Scan the records for the string "حداقل", then copy each line that has it.
======
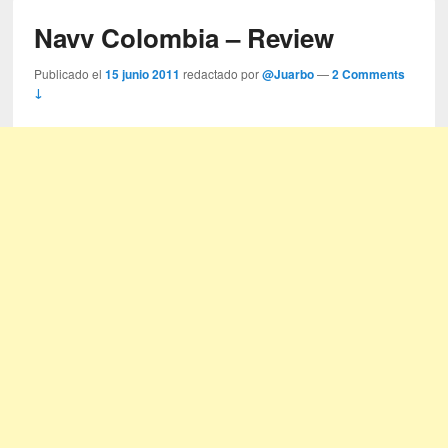
Navv Colombia – Review
Publicado el
15 junio 2011
redactado por
@Juarbo
—
2 Comments
↓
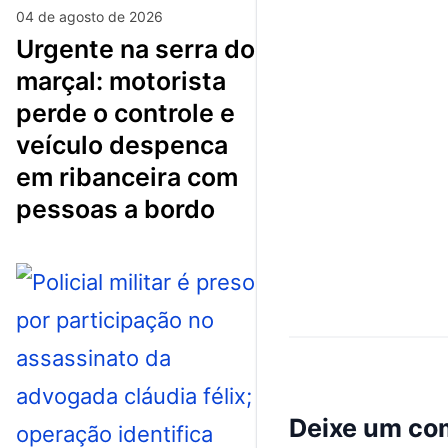
04 de agosto de 2026
urgente na serra do
marçal: motorista
perde o controle e
veículo despenca
em ribanceira com
pessoas a bordo
Deixe um co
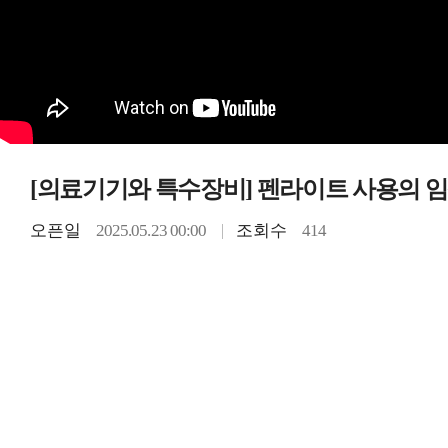
[의료기기와 특수장비] 펜라이트 사용의 
오픈일
2025.05.23 00:00
조회수
414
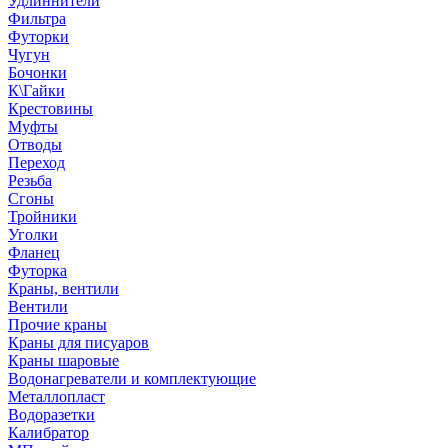
Удлиннители
Фильтра
Футорки
Чугун
Бочонки
К\Гайки
Крестовины
Муфты
Отводы
Переход
Резьба
Сгоны
Тройники
Уголки
Фланец
Футорка
Краны, вентили
Вентили
Прочие краны
Краны для писуаров
Краны шаровые
Водонагреватели и комплектующие
Металлопласт
Водоразетки
Калибратор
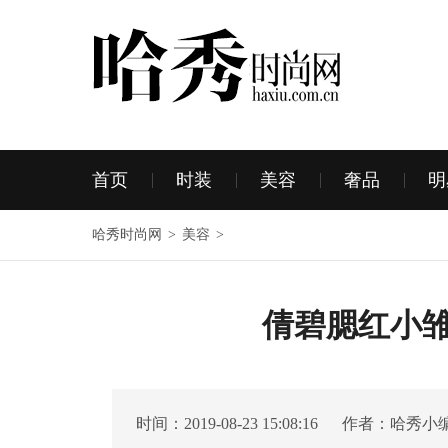
首页
时装
美容
奢品
明
哈秀时尚网
>
美容
>
倩碧腮红小雏
时间：2019-08-23 15:08:16 作者：哈秀小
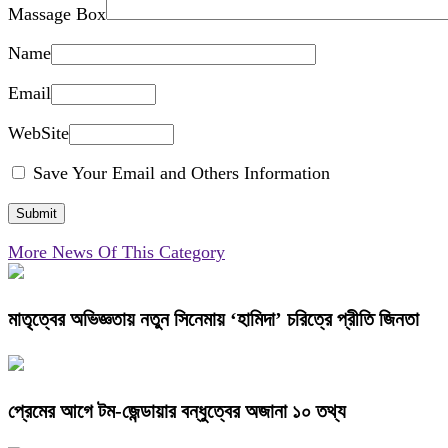
Massage Box
Name
Email
WebSite
Save Your Email and Others Information
More News Of This Category
মাতৃত্বের অভিজ্ঞতায় নতুন সিনেমায় ‘হামিদা’ চরিত্রে প্রীতি জিনতা
প্রেমের আগে টম-জেন্ডায়ার বন্ধুত্বের অজানা ১০ তথ্য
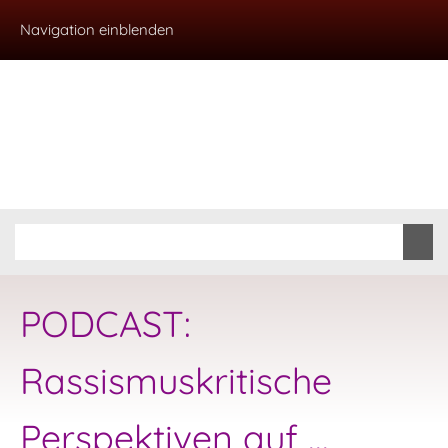
Navigation einblenden
PODCAST:
Rassismuskritische
Perspektiven auf ...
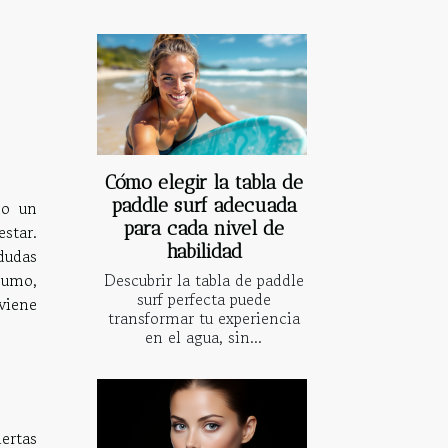
Cómo elegir la tabla de
paddle surf adecuada
mo un
para cada nivel de
star.
habilidad
dudas
sumo,
Descubrir la tabla de paddle
surf perfecta puede
viene
transformar tu experiencia
en el agua, sin...
ertas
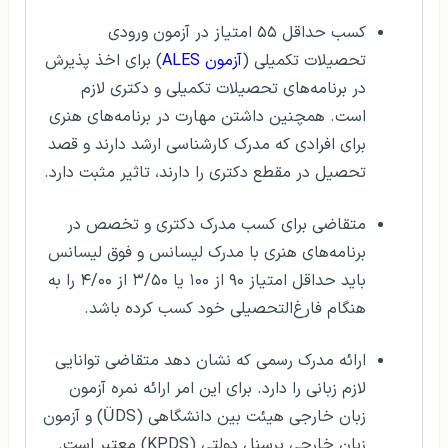
کسب حداقل ۵۵ امتیاز در آزمون ورودی
تحصیلات تکمیلی (
آزمون ALES
) برای اخذ پذیرش
در برنامه‌های تحصیلات تکمیلی و دکتری لازم
است. همچنین داشتن مهارت در برنامه‌های هنری
برای افرادی که مدرک کارشناسی ارشد دارند و قصد
تحصیل در مقطع دکتری را دارند، تاثیر مثبت دارد.
متقاضی برای کسب مدرک دکتری و تخصص در
برنامه‌های هنری با مدرک لیسانس و فوق لیسانس
باید حداقل امتیاز ۹۰ از ۱۰۰ یا ۳/۵۰ از ۴/۰۰ را به
هنگام فارغ‌التحصیلی خود کسب کرده باشد.
ارائه مدرک رسمی که نشان دهد متقاضی توانایی
لازم زبانی را دارد. برای این امر ارائه نمره آزمون
زبان خارجی هیئت بین‌ دانشگاهی (ÜDS) و آزمون
زبان خارجی پرسنل دولتی (KPDS) معتبر است.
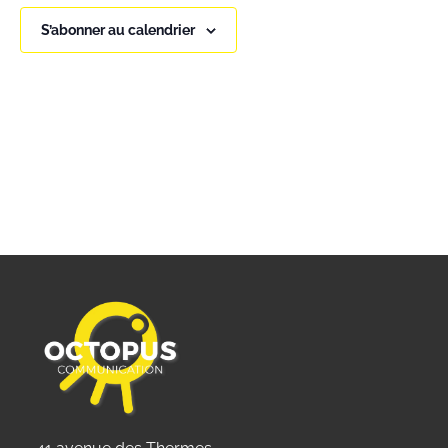
É
vues
S’abonner au calendrier
Évène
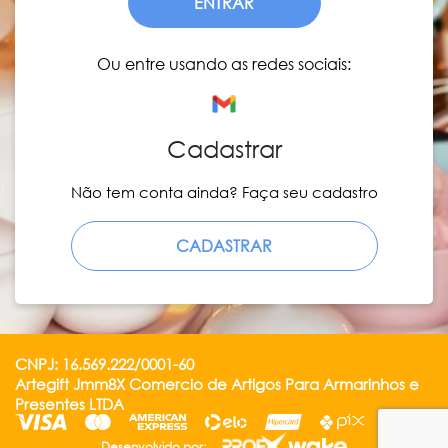
ENTRAR
Ou entre usando as redes sociais:
Cadastrar
Não tem conta ainda? Faça seu cadastro
CADASTRAR
CNPJ: 16.569.222/0001-60
Artegift Jmm8X Comercio de Artigos Para Armarinhos e
Presentes LTDA
Desenvolvido por:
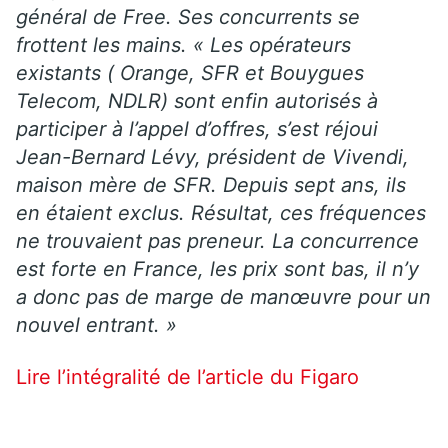
général de Free. Ses concurrents se
frottent les mains. « Les opérateurs
existants ( Orange, SFR et Bouygues
Telecom, NDLR) sont enfin autorisés à
participer à l’appel d’offres, s’est réjoui
Jean-Bernard Lévy, président de Vivendi,
maison mère de SFR. Depuis sept ans, ils
en étaient exclus. Résultat, ces fréquences
ne trouvaient pas preneur. La concurrence
est forte en France, les prix sont bas, il n’y
a donc pas de marge de manœuvre pour un
nouvel entrant. »
Lire l’intégralité de l’article du Figaro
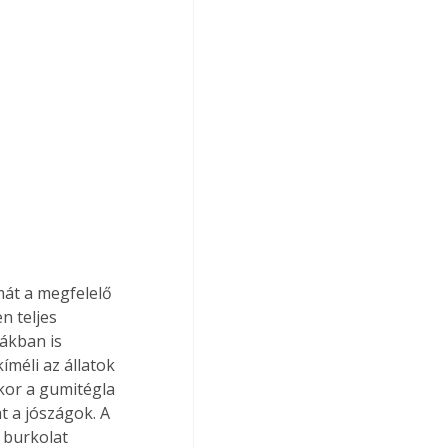
át a megfelelő 
 teljes 
ákban is 
íméli az állatok 
nkor a gumitégla 
t a jószágok. A 
 burkolat 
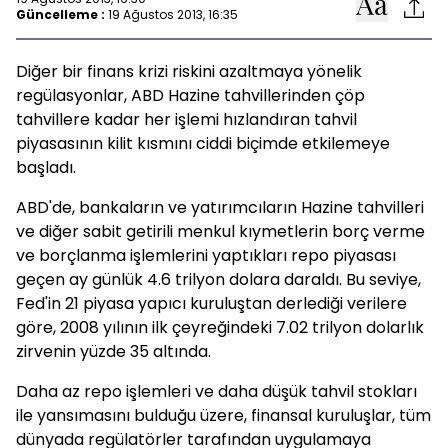
Güncelleme :
19 Ağustos 2013, 16:35
Diğer bir finans krizi riskini azaltmaya yönelik
regülasyonlar, ABD Hazine tahvillerinden çöp
tahvillere kadar her işlemi hızlandıran tahvil
piyasasının kilit kısmını ciddi biçimde etkilemeye
başladı.
ABD'de, bankaların ve yatırımcıların Hazine tahvilleri
ve diğer sabit getirili menkul kıymetlerin borç verme
ve borçlanma işlemlerini yaptıkları repo piyasası
geçen ay günlük 4.6 trilyon dolara daraldı. Bu seviye,
Fed'in 21 piyasa yapıcı kuruluştan derlediği verilere
göre, 2008 yılının ilk çeyreğindeki 7.02 trilyon dolarlık
zirvenin yüzde 35 altında.
Daha az repo işlemleri ve daha düşük tahvil stokları
ile yansımasını bulduğu üzere, finansal kuruluşlar, tüm
dünyada regülatörler tarafından uygulamaya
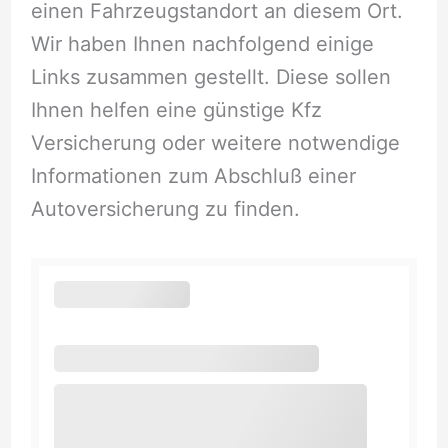
einen Fahrzeugstandort an diesem Ort.
Wir haben Ihnen nachfolgend einige
Links zusammen gestellt. Diese sollen
Ihnen helfen eine günstige Kfz
Versicherung oder weitere notwendige
Informationen zum Abschluß einer
Autoversicherung zu finden.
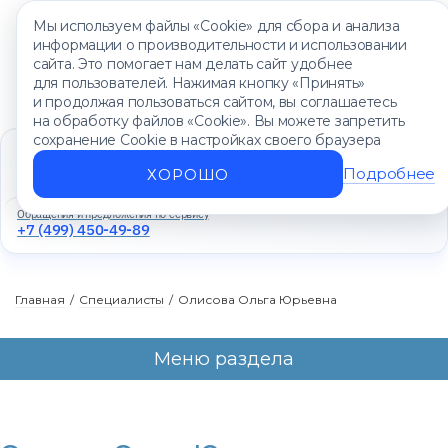
Мы используем файлы «Cookie» для сбора и анализа
информации о производительности и использовании
сайта. Это помогает нам делать сайт удобнее
для пользователей. Нажимая кнопку «Принять»
и продолжая пользоваться сайтом, вы соглашаетесь
на обработку файлов «Cookie». Вы можете запретить
сохранение Cookie в настройках своего браузера
Единый контакт-центр
+7 (499) 450-88-89
Подробнее
ХОРОШО
Ежедневно с 8:00 до 20:00
Обращения и предложения по сервису
+7 (499) 450-49-89
Главная
/
Специалисты
/
Олисова Ольга Юрьевна
Меню раздела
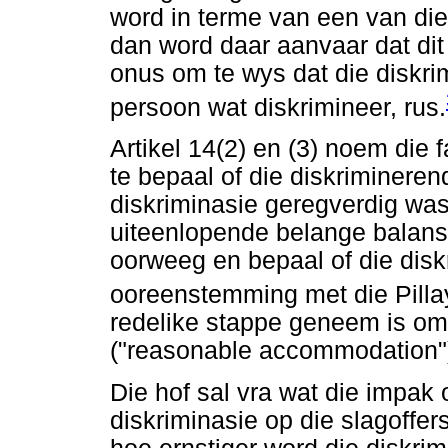
word in terme van een van di
dan word daar aanvaar dat dit 
onus om te wys dat die diskrim
persoon wat diskrimineer, rus.
Artikel 14(2) en (3) noem die
te bepaal of die diskrimineren
diskriminasie geregverdig was. 
uiteenlopende belange balanse
oorweeg en bepaal of die diskr
ooreenstemming met die Pilla
redelike stappe geneem is om
("reasonable accommodation"
Die hof sal vra wat die impak
diskriminasie op die slagoffer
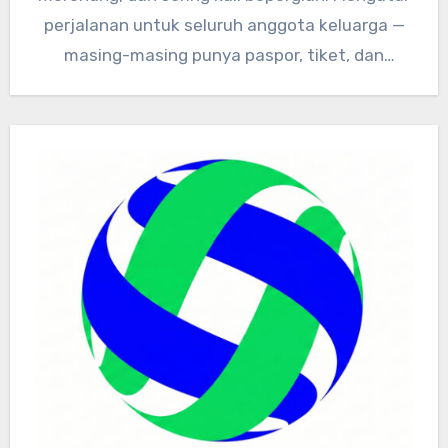
perjalanan untuk seluruh anggota keluarga —
masing-masing punya paspor, tiket, dan
dokumen kesehatan…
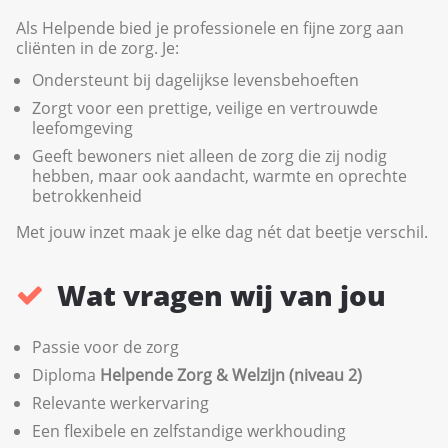
Als Helpende bied je professionele en fijne zorg aan
cliënten in de zorg. Je:
Ondersteunt bij dagelijkse levensbehoeften
Zorgt voor een prettige, veilige en vertrouwde
leefomgeving
Geeft bewoners niet alleen de zorg die zij nodig
hebben, maar ook aandacht, warmte en oprechte
betrokkenheid
Met jouw inzet maak je elke dag nét dat beetje verschil.
Wat vragen wij van jou
Passie voor de zorg
Diploma
Helpende Zorg & Welzijn (niveau 2)
Relevante werkervaring
Een flexibele en zelfstandige werkhouding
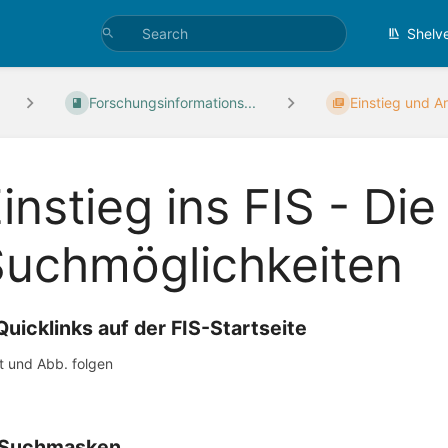
Shelv
Forschungsinformations...
Einstieg und Ar
instieg ins FIS - Die
Suchmöglichkeiten
 Quicklinks auf der FIS-Startseite
t und Abb. folgen
 Suchmasken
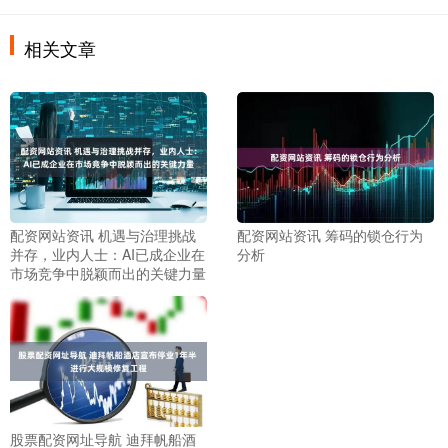
相关文章
配资网站资讯 机遇与治理挑战
配资网站资讯 筹码的锁仓行为
并存，业内人士：AI已成企业在
分析
市场竞争中脱颖而出的关键力量
股票配资网址导航 迪拜帆船酒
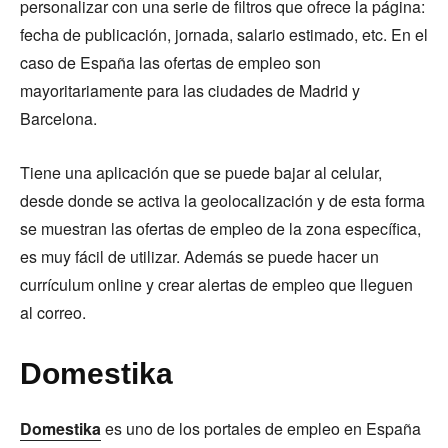
personalizar con una serie de filtros que ofrece la página:
fecha de publicación, jornada, salario estimado, etc. En el
caso de España las ofertas de empleo son
mayoritariamente para las ciudades de Madrid y
Barcelona.
Tiene una aplicación que se puede bajar al celular,
desde donde se activa la geolocalización y de esta forma
se muestran las ofertas de empleo de la zona específica,
es muy fácil de utilizar. Además se puede hacer un
currículum online y crear alertas de empleo que lleguen
al correo.
Domestika
Domestika
es uno de los portales de empleo en España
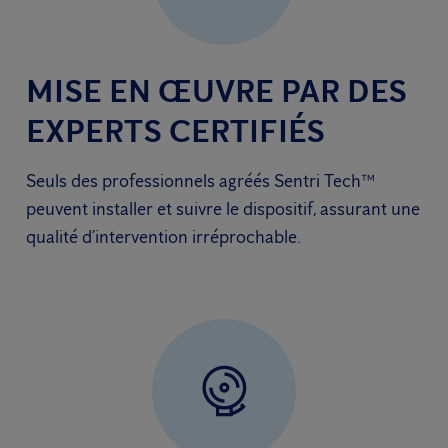
MISE EN ŒUVRE PAR DES
EXPERTS CERTIFIÉS
Seuls des professionnels agréés Sentri Tech™
peuvent installer et suivre le dispositif, assurant une
qualité d’intervention irréprochable.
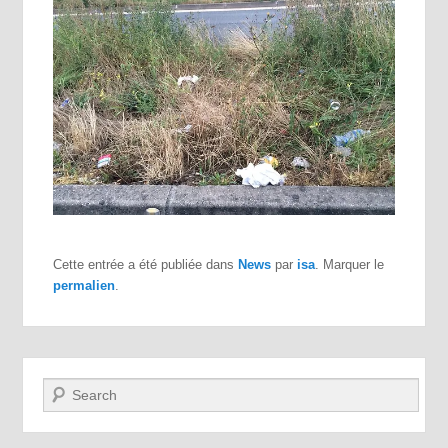
Cette entrée a été publiée dans
News
par
isa
. Marquer le
permalien
.
Recherche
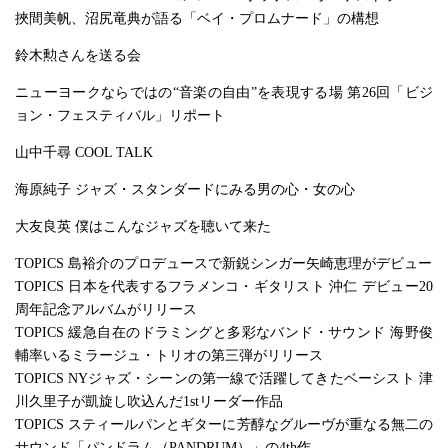
挾間美帆、沼尻竜典が語る「ベイ・プロムナード」の構想
鈴木勲さんを送る会
ニューヨークならではの“音楽の自由”を表現する場 第26回「ビジ
ョン・フェスティバル」リポート
山中千尋 COOL TALK
海原純子 ジャズ・スタンダードにみる男の心・女の心
大友良英 僕はこんなジャズを聴いて来た
TOPICS 島裕介のプロデュースで新鋭シンガー矢崎恵理がデビュー
TOPICS 日本を代表するフラメンコ・ギタリスト 沖仁 デビュー20
周年記念アルバムがリリース
TOPICS 緩急自在のドラミングと多彩なバンド・サウンド 海野俊
輔率いるミラージュ・トリオの第三弾がリリース
TOPICS NYジャズ・シーンの第一線で活躍してきたベーシスト 津
川久里子が凱旋し吹込んだ1stリーダー作品
TOPICS スティールパンとギターに芳醇なグルーヴが重なる無二の
サウンド「パンドラム（PANDRUM）」の4th作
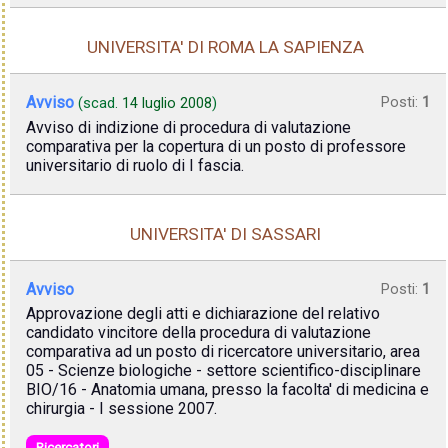
UNIVERSITA' DI ROMA LA SAPIENZA
Avviso
Posti:
1
(scad.
14 luglio 2008
)
Avviso di indizione di procedura di valutazione
comparativa per la copertura di un posto di professore
universitario di ruolo di I fascia.
UNIVERSITA' DI SASSARI
Avviso
Posti:
1
Approvazione degli atti e dichiarazione del relativo
candidato vincitore della procedura di valutazione
comparativa ad un posto di ricercatore universitario, area
05 - Scienze biologiche - settore scientifico-disciplinare
BIO/16 - Anatomia umana, presso la facolta' di medicina e
chirurgia - I sessione 2007.
Ricercatori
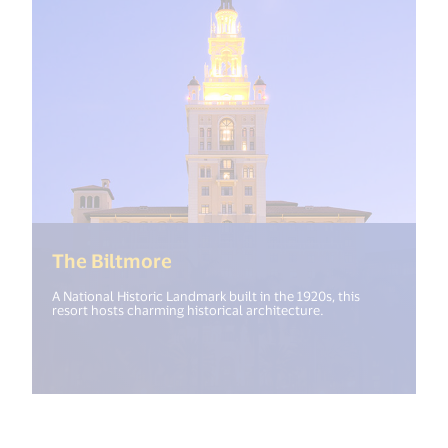
(<%= i18n.get("open_new_wind
The Biltmore
A National Historic Landmark built in the 1920s, this
resort hosts charming historical architecture.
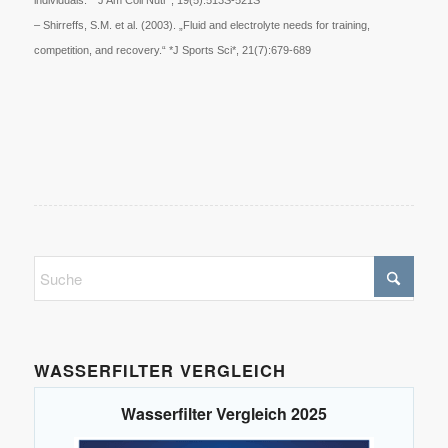
– Shirreffs, S.M. et al. (2003). „Fluid and electrolyte needs for training,
competition, and recovery.“ *J Sports Sci*, 21(7):679-689
WASSERFILTER VERGLEICH
Wasserfilter Vergleich 2025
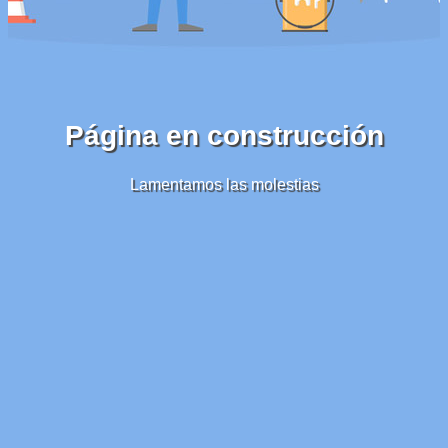
Página en construcción
Lamentamos las molestias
======
■ **Result of the task**
کسب حداقل ۵۵ امتیاز در آزمون ورودی
باید حداقل امتیاز ۹۰ از ۱۰۰ یا ۳/۵۰ از ۴/۰۰ را به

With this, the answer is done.